Abdulkadir and Martinez had previously demonstrated that the Nkx3.1-negative mice have high levels of reactive oxygen species (oxidative stress) in the prostate. It fit the hypothesis, Martinez said, that this elevated oxidative stress was promoting tumorigenesis, and that blocking it with antioxidants would prevent cancer development.

But when the researchers treated the mice with the antioxidant N-acetylcysteine, they found more cell proliferation in the pre-cancerous lesions. Because the results didn't fit the prevailing dogma, Abdulkadir and Martinez were suspicious of their findings. The human trial data erased their doubts.

"When we saw the SELECT results, we could tell that our study was going to have a real impact on the field," Martinez said.

The Nkx3.1-negative mice will be useful for exploring how antioxidants, including vitamin E, promote prostate cancer development - a particularly important clinical issue given the widespread consumption of nutritional supplements that contain vitamin E.

In the current studies, the researchers demonstrated that antioxidant treatment promotes the expression of a network of pro-proliferative genes. Their results suggest that reactive oxygen species may be inhibiting proliferation in this early-stage model, and that antioxidant treatment removes this "brake" on tumor progression, Martinez said. However, this may not be true in later stages of prostate cancer.

"Reactive oxygen species aren't doing the same thing in every tissue and at every point during tumorigenesis, so antioxidant treatment may have different effects in early versus advanced disease," Martinez said.

The researchers plan to test the effects of antioxidant treatment at different stages of tumorigenesis in the Nkx3.1-negative mouse model. They can delete additional genes to cause the pre-cancerous lesions to progress to advanced prostate cancer.

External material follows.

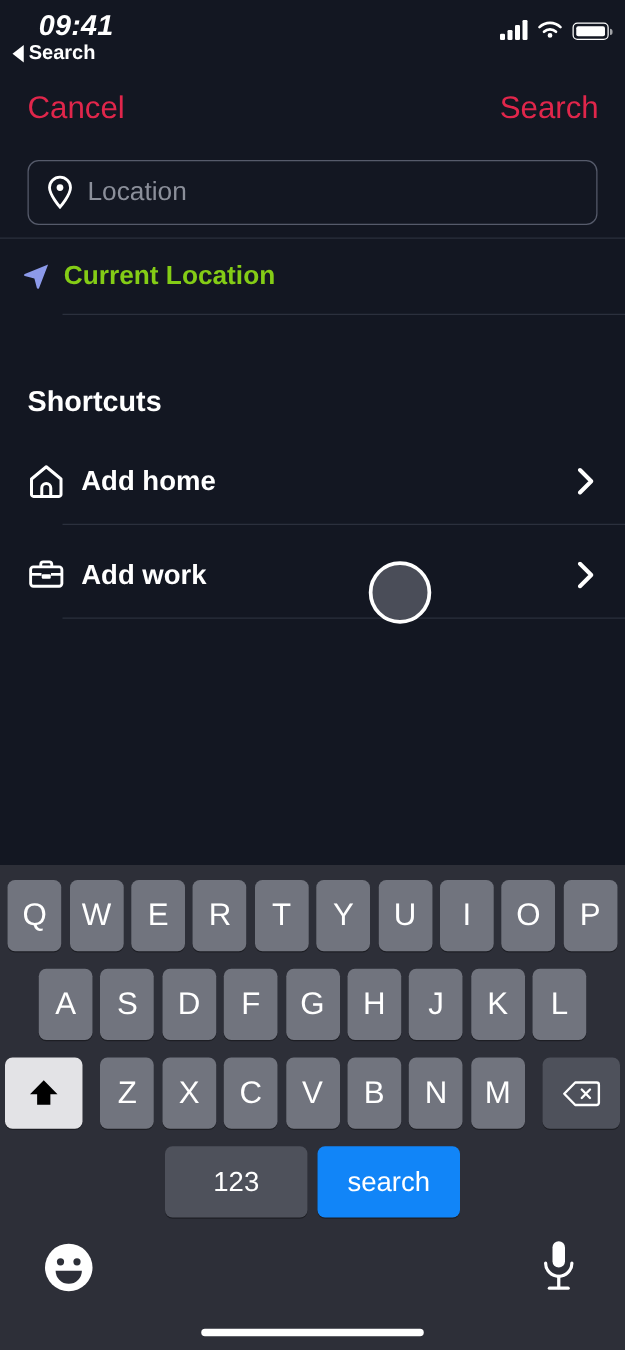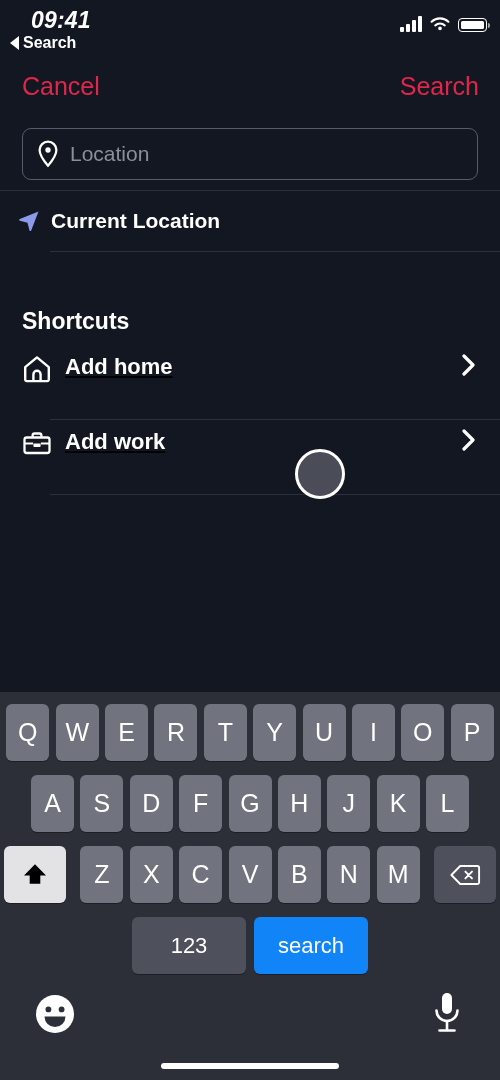"Current Location" .current-loc-label { color: #ffffff -> #84cc16 }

Abdulkadir and Martinez also are exploring whether their mouse model findings extend to humans. They know from the work of other investigators that men with inherited genetic variations that impair Nkx3.1 are more susceptible to developing prostate cancer. They will now assess, using samples from the SELECT trial, whether antioxidant treatment modifies the risk of prostate cancer in individuals with Nkx3.1 genetic variations.

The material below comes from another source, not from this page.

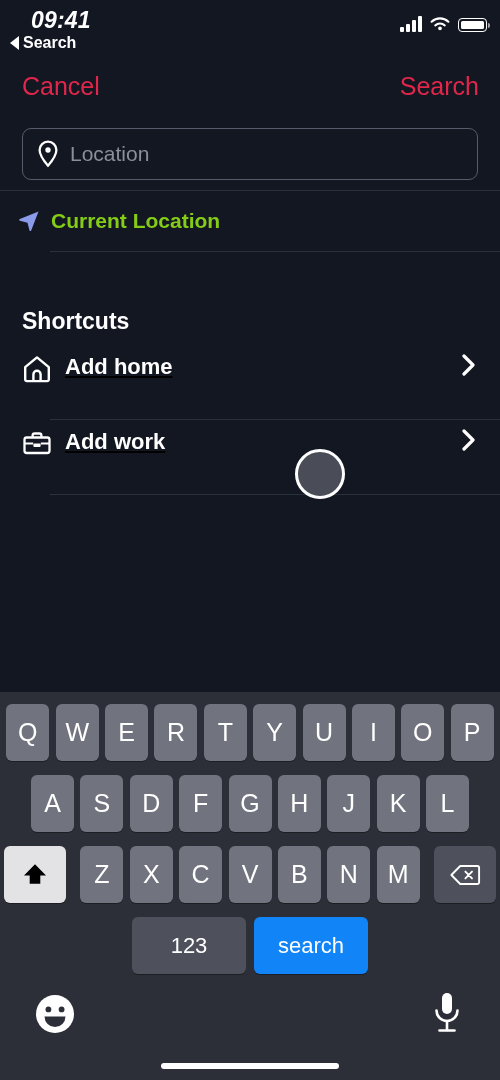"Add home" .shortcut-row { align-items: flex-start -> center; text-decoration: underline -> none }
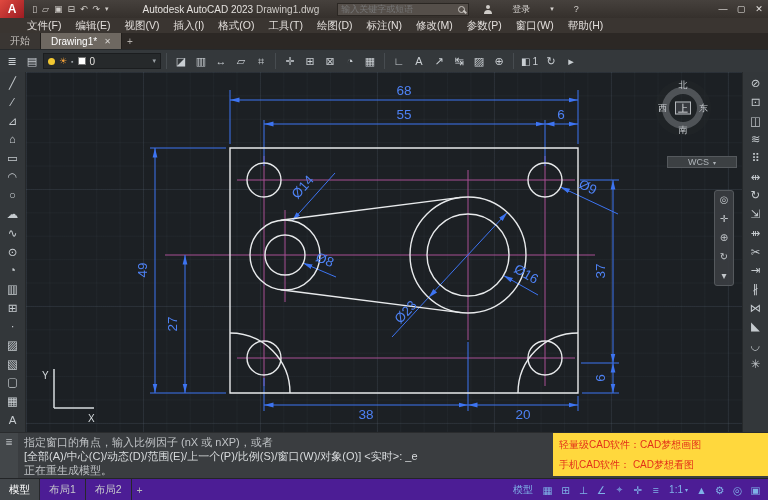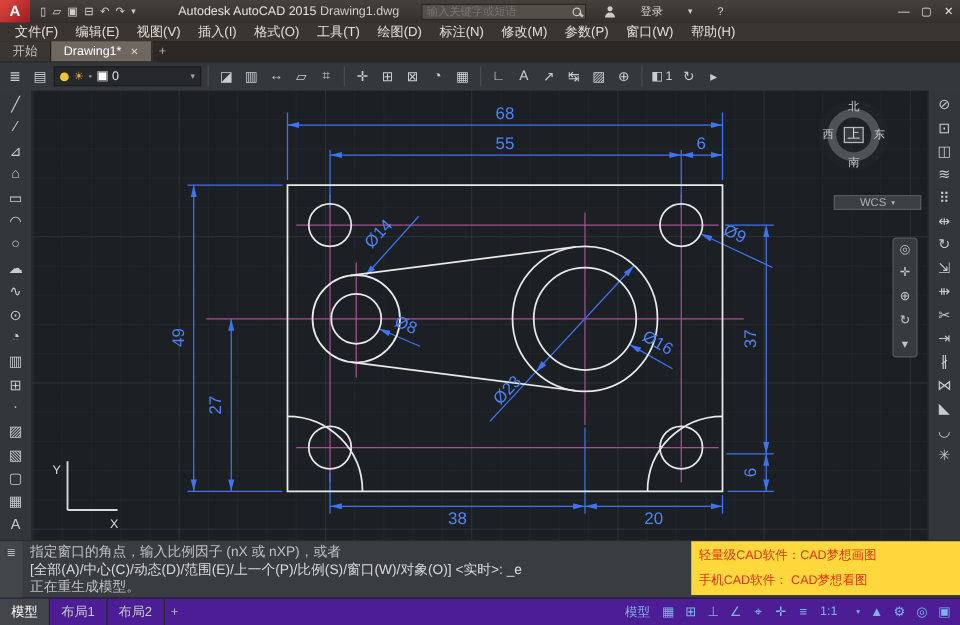"Autodesk AutoCAD 2015" span { text: 2015 -> 2023 }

"We hypothesize that the SELECT trial participants who have the Nkx SNPs (genetic variations) - and have decreased levels of Nkx3.1 like the mice - will have a heightened risk of developing prostate cancer when they're treated with antioxidant, in this case vitamin E," Martinez explained. "They may have been the group driving the observed increase in risk, and it's important to know that antioxidant supplements may be bad for this specific population."

Philip Anderson and Monica Logan also contributed to the PLoS ONE studies. The research was supported by grants from the National Cancer Institute (CA094858, CA068485) of the National Institutes of Health.